SUPPLIED DATA:
=== Section Start ===
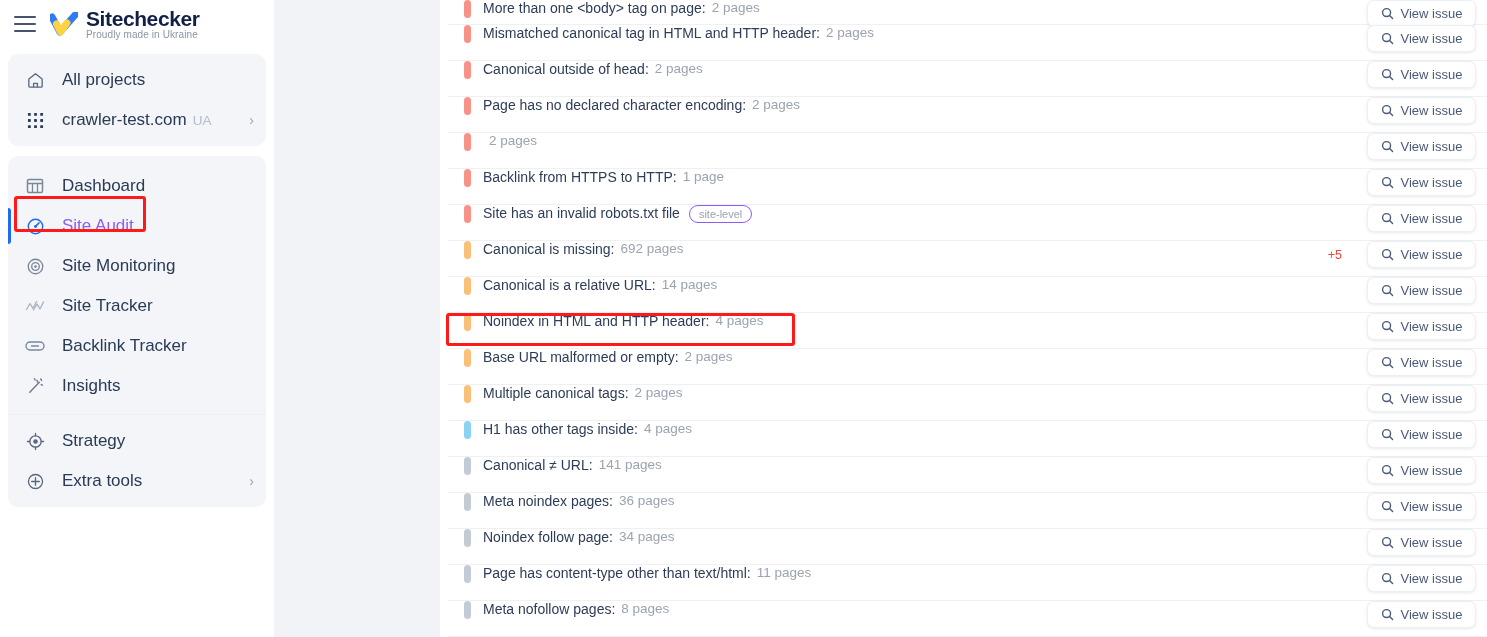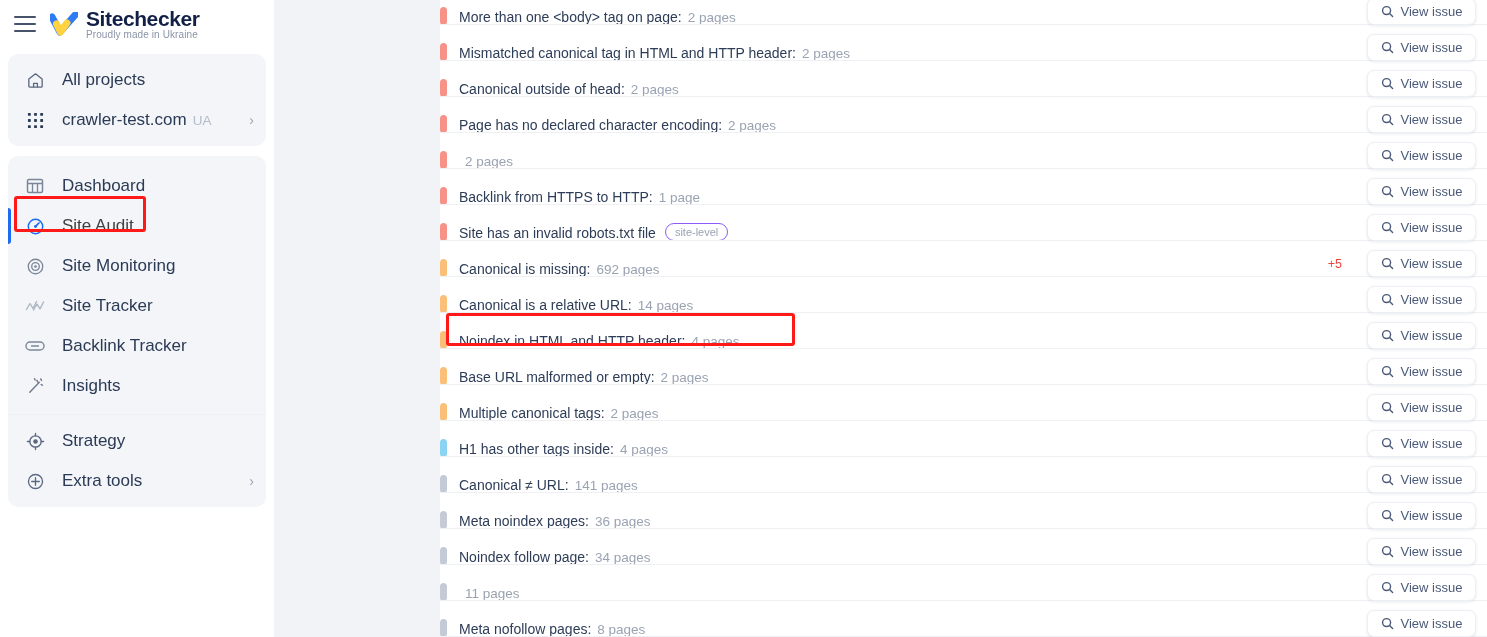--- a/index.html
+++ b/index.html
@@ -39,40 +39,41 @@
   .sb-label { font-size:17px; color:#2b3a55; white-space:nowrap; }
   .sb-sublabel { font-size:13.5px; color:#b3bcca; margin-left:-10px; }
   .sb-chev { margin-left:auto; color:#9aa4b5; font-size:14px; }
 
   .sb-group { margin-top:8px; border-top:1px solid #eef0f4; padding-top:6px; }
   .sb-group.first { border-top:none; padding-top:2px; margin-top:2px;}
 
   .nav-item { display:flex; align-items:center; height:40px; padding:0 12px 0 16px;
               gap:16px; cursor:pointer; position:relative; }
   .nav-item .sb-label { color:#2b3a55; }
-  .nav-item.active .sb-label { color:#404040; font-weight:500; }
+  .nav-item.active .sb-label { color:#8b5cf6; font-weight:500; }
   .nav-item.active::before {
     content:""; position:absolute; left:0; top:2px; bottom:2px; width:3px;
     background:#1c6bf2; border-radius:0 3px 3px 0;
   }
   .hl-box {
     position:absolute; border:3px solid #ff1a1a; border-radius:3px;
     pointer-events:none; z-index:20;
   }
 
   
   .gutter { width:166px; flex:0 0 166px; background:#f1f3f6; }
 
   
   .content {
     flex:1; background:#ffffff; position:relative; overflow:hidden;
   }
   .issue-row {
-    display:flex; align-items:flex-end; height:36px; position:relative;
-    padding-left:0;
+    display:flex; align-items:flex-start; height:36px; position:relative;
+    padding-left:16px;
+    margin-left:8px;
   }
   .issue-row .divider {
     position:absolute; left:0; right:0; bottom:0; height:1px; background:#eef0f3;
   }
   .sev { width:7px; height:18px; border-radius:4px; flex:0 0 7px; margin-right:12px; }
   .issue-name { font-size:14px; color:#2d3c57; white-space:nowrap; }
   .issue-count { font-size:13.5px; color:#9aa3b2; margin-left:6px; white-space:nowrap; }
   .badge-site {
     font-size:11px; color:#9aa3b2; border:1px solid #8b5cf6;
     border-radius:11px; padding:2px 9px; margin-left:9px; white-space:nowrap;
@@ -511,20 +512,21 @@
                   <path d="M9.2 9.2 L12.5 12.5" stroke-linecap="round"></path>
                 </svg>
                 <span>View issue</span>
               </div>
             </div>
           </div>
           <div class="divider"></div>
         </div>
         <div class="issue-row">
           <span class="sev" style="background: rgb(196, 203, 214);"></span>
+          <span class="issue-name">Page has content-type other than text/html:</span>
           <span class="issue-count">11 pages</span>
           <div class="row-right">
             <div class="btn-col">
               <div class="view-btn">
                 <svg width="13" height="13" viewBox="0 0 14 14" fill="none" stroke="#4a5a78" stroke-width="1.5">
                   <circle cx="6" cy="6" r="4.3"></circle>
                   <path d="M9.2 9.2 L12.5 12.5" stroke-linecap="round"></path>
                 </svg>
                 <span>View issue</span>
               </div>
=== Section End ===
PROBLEM TO WORK ON: Where an entry holds a picture, drop it and transcribe everything else exactly.

RESPONSE TO THE TASK:
--- a/index.html
+++ b/index.html
@@ -39,40 +39,41 @@
   .sb-label { font-size:17px; color:#2b3a55; white-space:nowrap; }
   .sb-sublabel { font-size:13.5px; color:#b3bcca; margin-left:-10px; }
   .sb-chev { margin-left:auto; color:#9aa4b5; font-size:14px; }
 
   .sb-group { margin-top:8px; border-top:1px solid #eef0f4; padding-top:6px; }
   .sb-group.first { border-top:none; padding-top:2px; margin-top:2px;}
 
   .nav-item { display:flex; align-items:center; height:40px; padding:0 12px 0 16px;
               gap:16px; cursor:pointer; position:relative; }
   .nav-item .sb-label { color:#2b3a55; }
-  .nav-item.active .sb-label { color:#404040; font-weight:500; }
+  .nav-item.active .sb-label { color:#8b5cf6; font-weight:500; }
   .nav-item.active::before {
     content:""; position:absolute; left:0; top:2px; bottom:2px; width:3px;
     background:#1c6bf2; border-radius:0 3px 3px 0;
   }
   .hl-box {
     position:absolute; border:3px solid #ff1a1a; border-radius:3px;
     pointer-events:none; z-index:20;
   }
 
   
   .gutter { width:166px; flex:0 0 166px; background:#f1f3f6; }
 
   
   .content {
     flex:1; background:#ffffff; position:relative; overflow:hidden;
   }
   .issue-row {
-    display:flex; align-items:flex-end; height:36px; position:relative;
-    padding-left:0;
+    display:flex; align-items:flex-start; height:36px; position:relative;
+    padding-left:16px;
+    margin-left:8px;
   }
   .issue-row .divider {
     position:absolute; left:0; right:0; bottom:0; height:1px; background:#eef0f3;
   }
   .sev { width:7px; height:18px; border-radius:4px; flex:0 0 7px; margin-right:12px; }
   .issue-name { font-size:14px; color:#2d3c57; white-space:nowrap; }
   .issue-count { font-size:13.5px; color:#9aa3b2; margin-left:6px; white-space:nowrap; }
   .badge-site {
     font-size:11px; color:#9aa3b2; border:1px solid #8b5cf6;
     border-radius:11px; padding:2px 9px; margin-left:9px; white-space:nowrap;
@@ -511,20 +512,21 @@
                   <path d="M9.2 9.2 L12.5 12.5" stroke-linecap="round"></path>
                 </svg>
                 <span>View issue</span>
               </div>
             </div>
           </div>
           <div class="divider"></div>
         </div>
         <div class="issue-row">
           <span class="sev" style="background: rgb(196, 203, 214);"></span>
+          <span class="issue-name">Page has content-type other than text/html:</span>
           <span class="issue-count">11 pages</span>
           <div class="row-right">
             <div class="btn-col">
               <div class="view-btn">
                 <svg width="13" height="13" viewBox="0 0 14 14" fill="none" stroke="#4a5a78" stroke-width="1.5">
                   <circle cx="6" cy="6" r="4.3"></circle>
                   <path d="M9.2 9.2 L12.5 12.5" stroke-linecap="round"></path>
                 </svg>
                 <span>View issue</span>
               </div>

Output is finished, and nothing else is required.